SUPPLIED RECORDS »
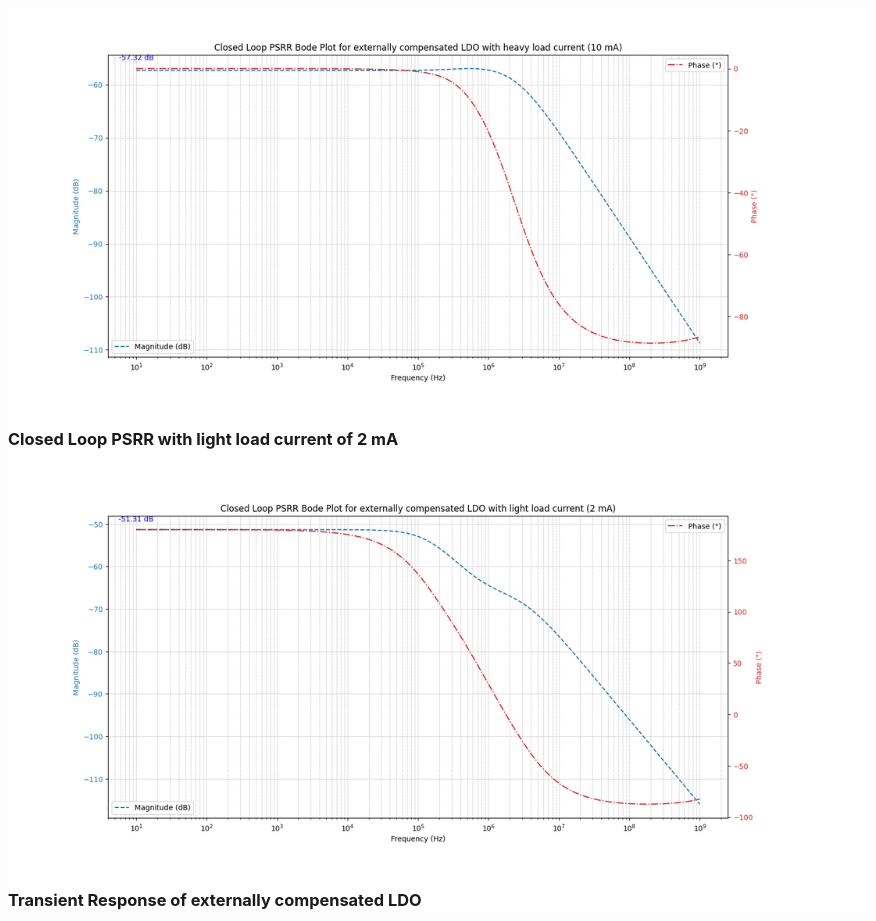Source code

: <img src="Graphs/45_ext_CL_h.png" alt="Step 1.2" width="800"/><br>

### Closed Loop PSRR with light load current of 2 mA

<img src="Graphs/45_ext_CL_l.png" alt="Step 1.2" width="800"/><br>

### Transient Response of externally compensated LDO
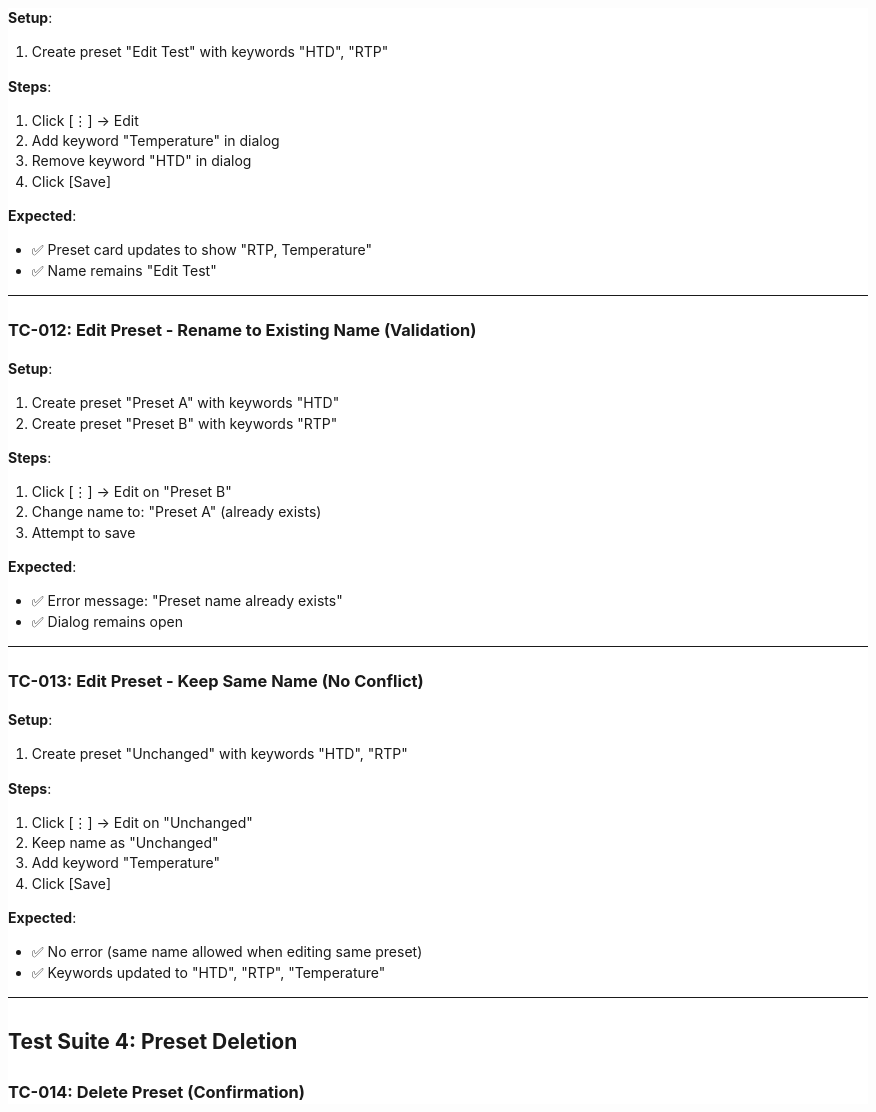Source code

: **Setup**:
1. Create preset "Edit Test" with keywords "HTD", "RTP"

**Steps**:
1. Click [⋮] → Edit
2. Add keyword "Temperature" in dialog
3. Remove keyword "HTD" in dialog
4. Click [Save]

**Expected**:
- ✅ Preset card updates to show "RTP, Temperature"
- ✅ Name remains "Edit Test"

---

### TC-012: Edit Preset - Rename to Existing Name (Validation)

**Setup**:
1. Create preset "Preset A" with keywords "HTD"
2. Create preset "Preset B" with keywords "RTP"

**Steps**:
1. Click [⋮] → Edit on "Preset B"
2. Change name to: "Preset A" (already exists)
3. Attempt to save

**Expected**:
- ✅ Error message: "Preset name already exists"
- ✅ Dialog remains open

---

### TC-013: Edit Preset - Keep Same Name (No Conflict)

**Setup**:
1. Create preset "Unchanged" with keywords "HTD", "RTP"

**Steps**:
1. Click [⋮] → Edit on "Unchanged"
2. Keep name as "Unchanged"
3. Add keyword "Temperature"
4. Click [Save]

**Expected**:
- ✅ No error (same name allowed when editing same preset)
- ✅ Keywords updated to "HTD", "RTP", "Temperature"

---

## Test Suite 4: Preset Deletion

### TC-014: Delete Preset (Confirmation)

EXERCISE DIRECTIONS »
Give back the entries verbatim. Do not include any picture.

WRITTEN SOLUTION »
Source code

: <img src="Graphs/45_ext_CL_h.png" alt="Step 1.2" width="800"/><br>

### Closed Loop PSRR with light load current of 2 mA

<img src="Graphs/45_ext_CL_l.png" alt="Step 1.2" width="800"/><br>

### Transient Response of externally compensated LDO
Source code

: **Setup**:
1. Create preset "Edit Test" with keywords "HTD", "RTP"

**Steps**:
1. Click [⋮] → Edit
2. Add keyword "Temperature" in dialog
3. Remove keyword "HTD" in dialog
4. Click [Save]

**Expected**:
- ✅ Preset card updates to show "RTP, Temperature"
- ✅ Name remains "Edit Test"

---

### TC-012: Edit Preset - Rename to Existing Name (Validation)

**Setup**:
1. Create preset "Preset A" with keywords "HTD"
2. Create preset "Preset B" with keywords "RTP"

**Steps**:
1. Click [⋮] → Edit on "Preset B"
2. Change name to: "Preset A" (already exists)
3. Attempt to save

**Expected**:
- ✅ Error message: "Preset name already exists"
- ✅ Dialog remains open

---

### TC-013: Edit Preset - Keep Same Name (No Conflict)

**Setup**:
1. Create preset "Unchanged" with keywords "HTD", "RTP"

**Steps**:
1. Click [⋮] → Edit on "Unchanged"
2. Keep name as "Unchanged"
3. Add keyword "Temperature"
4. Click [Save]

**Expected**:
- ✅ No error (same name allowed when editing same preset)
- ✅ Keywords updated to "HTD", "RTP", "Temperature"

---

## Test Suite 4: Preset Deletion

### TC-014: Delete Preset (Confirmation)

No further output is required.